The Book of Job concludes with a direct dialogue between God and this man.  God challenges Job and gives a summary in two lengthy discourses, but not as a response or as a universal justification for the problem of evil, of suffering, and of justice.  Job is given time to respond.  He continues to provoke Job on who God is.  In these two dialogues, which today records only the first response of Job to God; God affirms His total sovereignty, His mysterious essence that cannot be penetrated with the typical instruments of human reasoning.

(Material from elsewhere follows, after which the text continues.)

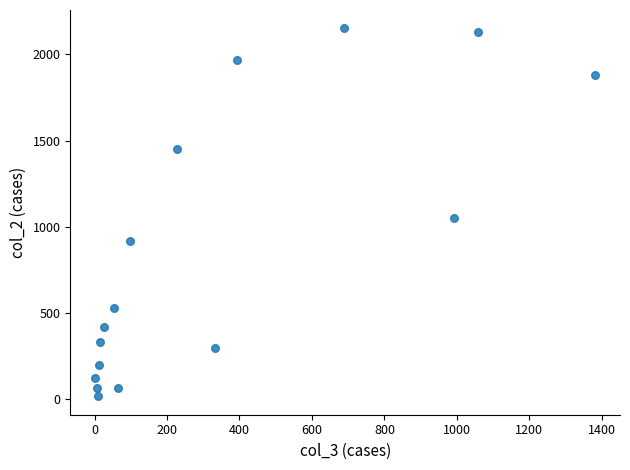

What Y value in the scatter plot is closest to 1083?

1053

God says that there is no rationality in His revealing Himself.  We cannot understand it with common sense.  Rather, we must leave aside the anxiety to understand Him because it is impossible!  His justice does not go along with human justice.  Truly, Job does not understand and puts aside all questioning, ending up by saying he will be silent and remain in his place.  We should not regard Job’s words as those of one who has been vanquished and renounces his own intelligence and freedom.

The account wishes to provoke us deeply about the image we have of God and how we are able to reduce Him to the measure of our needs, falling into idolatry.  God is always other and to experience Him we must train our capacity to hand ourselves over to the wind of the Spirit.  We do not know where it comes from or where it goes.  This abandonment is the passivity Job declares.  It is a difficult abandonment because it is chosen and built with the daily effort to use all God’s gifts.  This is the active passivity that Job learns and in which he will be even more loved by God and will yet be a father and a rich man among his own.

Today as I pause for silent contemplation, I shall abandon myself to God’s wise and loving providence and seek to love Him in His mystery rather than understand the mystery. 

Lord, allow me to reach that active passivity that makes me humble before You so that I may receive Your truth and generate new life in me. 

The voice of M. Magatti and C. Giaccardi, Authors 

Acting and suffering both distinguish every aspect of human existence.  In fact, we are not so to say, the absolute creators of action.  The flux of life passes through us, precedes us, and is beyond us even if we can imprint the seal of our uniqueness on it.